(RECORDS FOR THE EXERCISE begins)

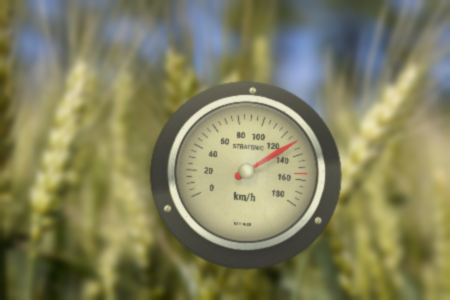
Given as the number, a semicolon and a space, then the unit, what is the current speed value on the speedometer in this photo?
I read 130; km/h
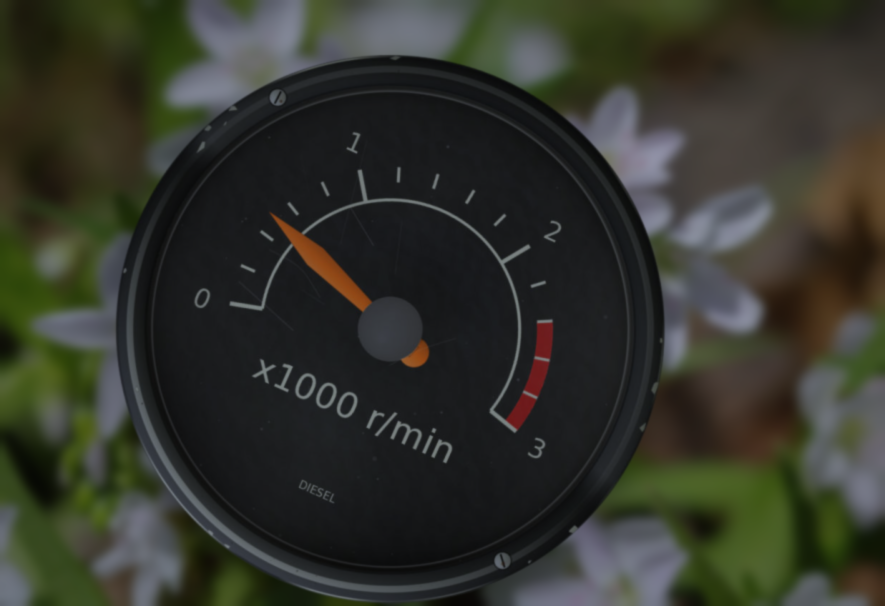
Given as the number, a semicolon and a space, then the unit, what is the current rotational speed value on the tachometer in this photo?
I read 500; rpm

(RECORDS FOR THE EXERCISE ends)
(RECORDS FOR THE EXERCISE begins)

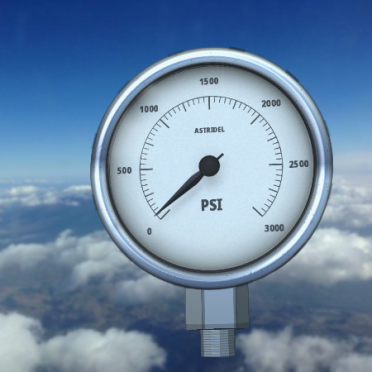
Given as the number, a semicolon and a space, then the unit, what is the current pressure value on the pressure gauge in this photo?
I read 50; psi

(RECORDS FOR THE EXERCISE ends)
(RECORDS FOR THE EXERCISE begins)

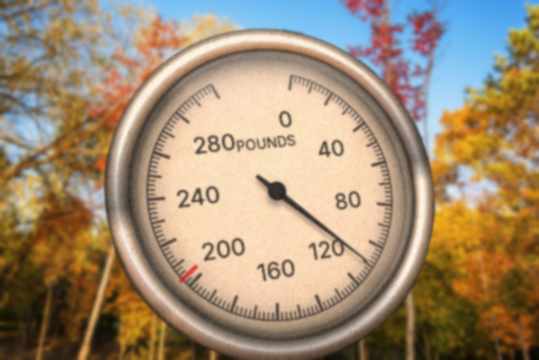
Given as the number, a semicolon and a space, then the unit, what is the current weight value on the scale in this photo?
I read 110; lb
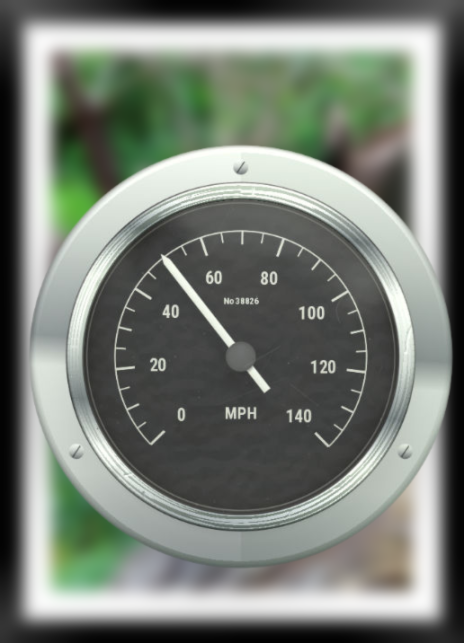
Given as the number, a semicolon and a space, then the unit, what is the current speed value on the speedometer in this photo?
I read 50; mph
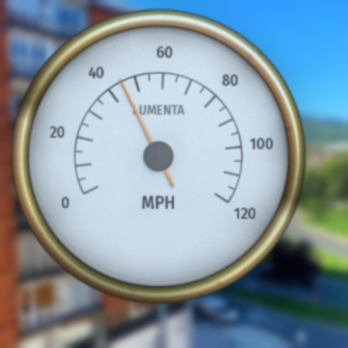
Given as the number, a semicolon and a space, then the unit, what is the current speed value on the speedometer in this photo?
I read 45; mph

(RECORDS FOR THE EXERCISE ends)

WHAT TO WORK ON: Copy out the lines from the one containing "tachometer in this photo?" through the one containing "I read 500; rpm", replacing "tachometer" with "rev counter" and keeping everything else the same.

TASK OUTPUT:
Given as the number, a semicolon and a space, then the unit, what is the current rotational speed value on the rev counter in this photo?
I read 500; rpm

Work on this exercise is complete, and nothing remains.